Конечно, со стороны «Дня» это не более как легкая непоследовательность, потому что, будь он строго логичен, для него было бы совершенно все равно, какие имена носят участники внешней истории и каковы их качества, но когда сообразишь, до какой степени понятие о полнейшей зависимости нашей жизни от чего-то внешнего, случайного сделалось ходячим, до какой степени оно впилось в нас, становится страшно. Невольно спрашиваешь себя: а что, если и в самом деле правда, что справедливость существовала в судах не потому, что ей следует там жить вследствие естественного хода вещей, а потому, что ее насильственно загонял туда NN? А что, если и действительно правда, что крестьянский вопрос мог бы и не быть крестьянским вопросом, если б за сим не наблюл NN? Согласитесь, что за этими вопросами открывается какая-то мрачная, никем не сознаваемая сторона, в силу которой распорядителем судеб целого края является не твердый оплот общественного строя, а колеблющаяся, слепая случайность.
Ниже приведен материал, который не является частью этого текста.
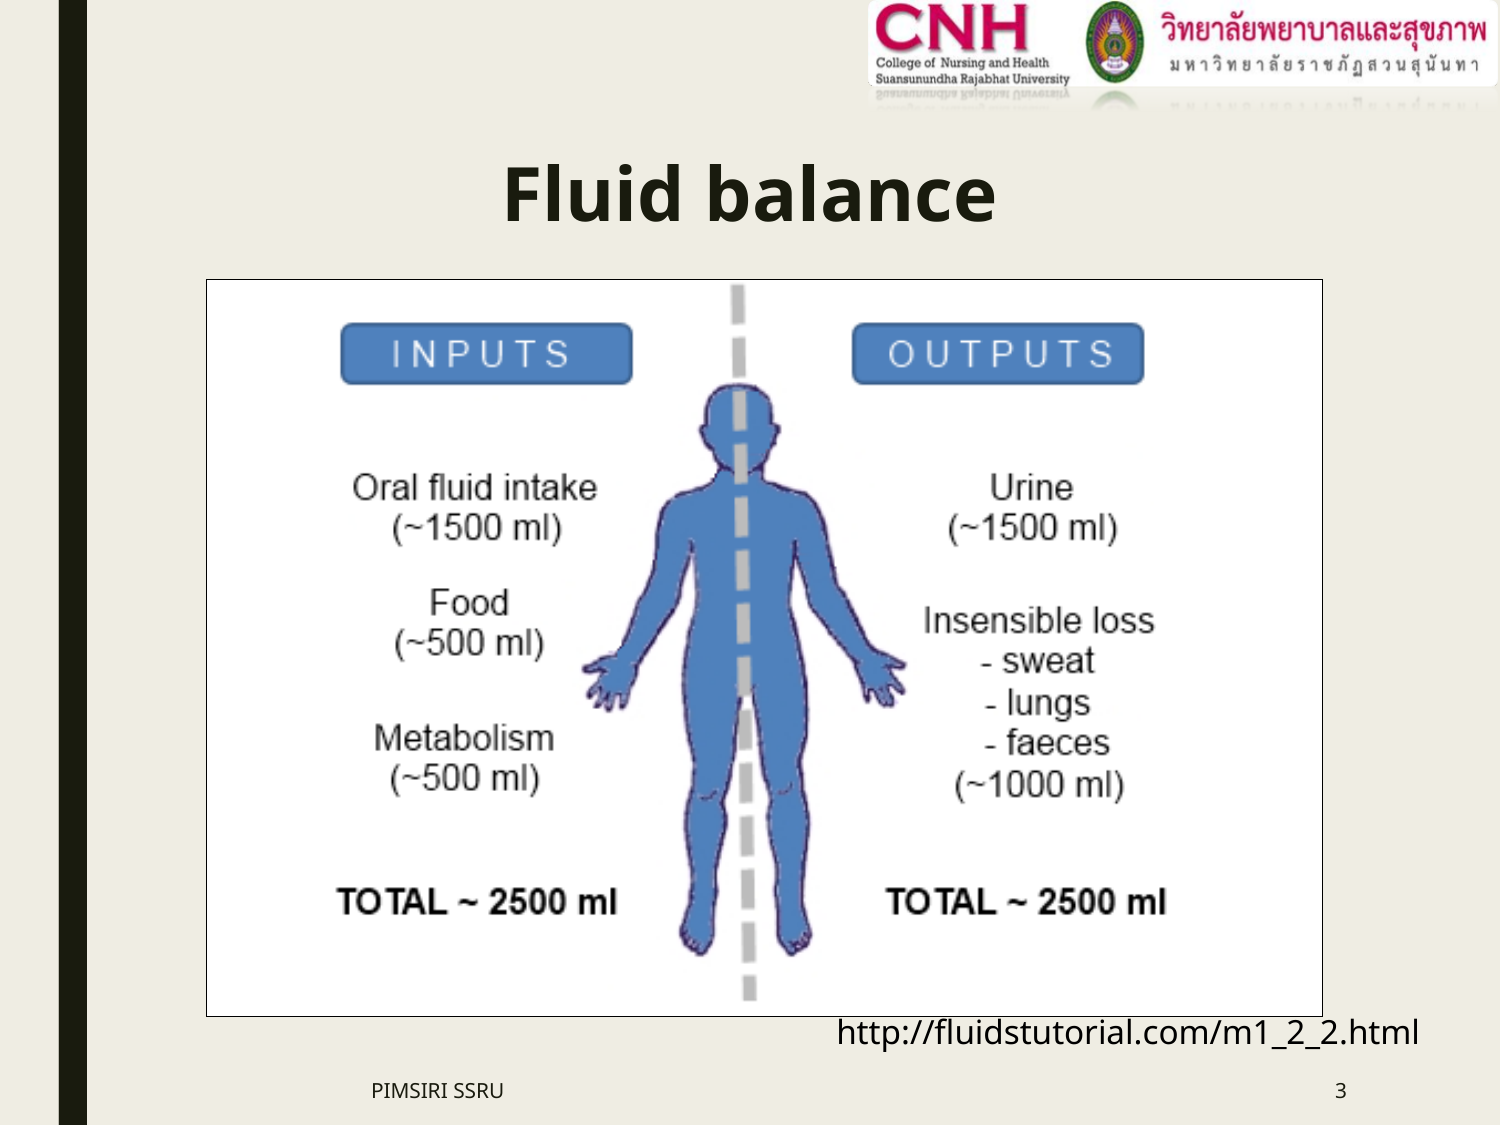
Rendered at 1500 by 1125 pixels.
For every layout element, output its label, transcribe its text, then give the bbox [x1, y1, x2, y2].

Я признаюсь, однако, что увлечься было возможно и позволительно, потому что все факты внешней жизни постоянно говорили в пользу внешней истории. Конечно, всякому, и не раз, случалось встречаться на своем веку с рассказами об администраторах деятельных и об администраторах не деятельных, об администраторах просвещенных и об администраторах, не обладающих ни замечательными способностями ума, ни значительным запасом познаний. Первые устрояют всякие порядки и разливают свет, вторые — устроенные порядки расстроивают и разлитый свет прогоняют посредством исходящей от них тьмы. Допускается даже некоторое невинное хвастовство в этом смысле: один администратор говорит, что у него дороги очень хороши, другой утверждает, что у него дороги не так чтобы очень гладки, зато почтовые лошади в порядке, третий заявляет, что у него все вообще довольно плохо, только вот заведениями приказа общественного призрения он хоть кому угодно нос утрет. И все это оказывалось справедливым, по крайней мере по наглядности, и всем этим мы увлекались и, распевая на все лады дифирамбы внешней истории, совершенно искренно забывали, что пишется где-то другая история, история своеобразная, не связанная с внешней даже механически. Эта история пишется втихомолку и неярко; она не представляет собой сплошного рапорта о благосостоянии и преуспеянии, но, напротив того, не чужда скромного сознания бессилия, скромных сетований об ошибках и неудачах; содержание ее раскрывается перед нами туго и скорее поражает горьким абсентеизмом и унылым воздержанием, нежели проявлениями деятельной силы; но тем не менее и эта вынужденная скромность, и это насильственное воздержание не могли безвозвратно загнать ее в ту пучину безвестности, куда, рано или поздно, должна кануть история внешняя, со всем ее мишурным блеском, со всем театральным громом.
Что эта внутренняя, бытовая история существует — в том опять-таки служит порукой недавняя крестьянская реформа, на которую я уже указывал выше. Известно, что еще очень недавно самая мысль об освобождении крестьян казалась дикою и преследовалась, как угрожающая общественному спокойствию. Казалось бы, что торжество такой мысли, которую все стремилось изгнать не только из жизни, но и из самого народного представления, должно было бы произвести в народе переполох, должно было бы встретить его неприготовленным, однако оказалось совсем напротив. Реформа не только привилась сразу, но сразу же оказалась заключающею в себе зерно дальнейшего развития и усовершенствований. Теперь крепостное право представляется почти в такой же степени отдаленным, как и погром Батыев. И точно такое же явление произойдет и относительно других реформ, по поводу которых мы загодя тужим и соболезнуем: не привьются, дескать, они, не привьются к нашему грубому народу.
Поэтому мы, которые думаем, что родник жизни иссяк, что творческая сила ее прекратилась, мы думаем и судим поверхностно. Мы принимаем за жизнь то, что, собственно, заключает в себе лишь призрак жизни, и забываем, что есть жизнь иная, которая одна в силах искупить наше бессилие, которая одна может спасти нас. Это сила не анархическая, а устроительная и потому для всех равно симпатичная. В Смутное время русские города пересылались и списывались между собою, но у какого же историка поднимется рука, чтобы назвать это движение анархическим? Вот к этой-то силе и должны мы обращаться и помнить, что какова бы ни была деятельность, но если она ищет себе опору инде, то эта деятельность пройдет мимо, каковы бы ни были ее намерения. Заботьтесь сколько угодно о насаждении правды на земле — эта правда не оценится и не признается; допускайте, с другой стороны, всякую неправду, всякую обиду — это будет явление горькое, но оно вынесется; оно вынесется, как выносится моровое поветрие. Тут не может быть речи даже о том, что хорошо и что худо: к хорошему бытовая история отнесется точно так же равнодушно, как и к худому.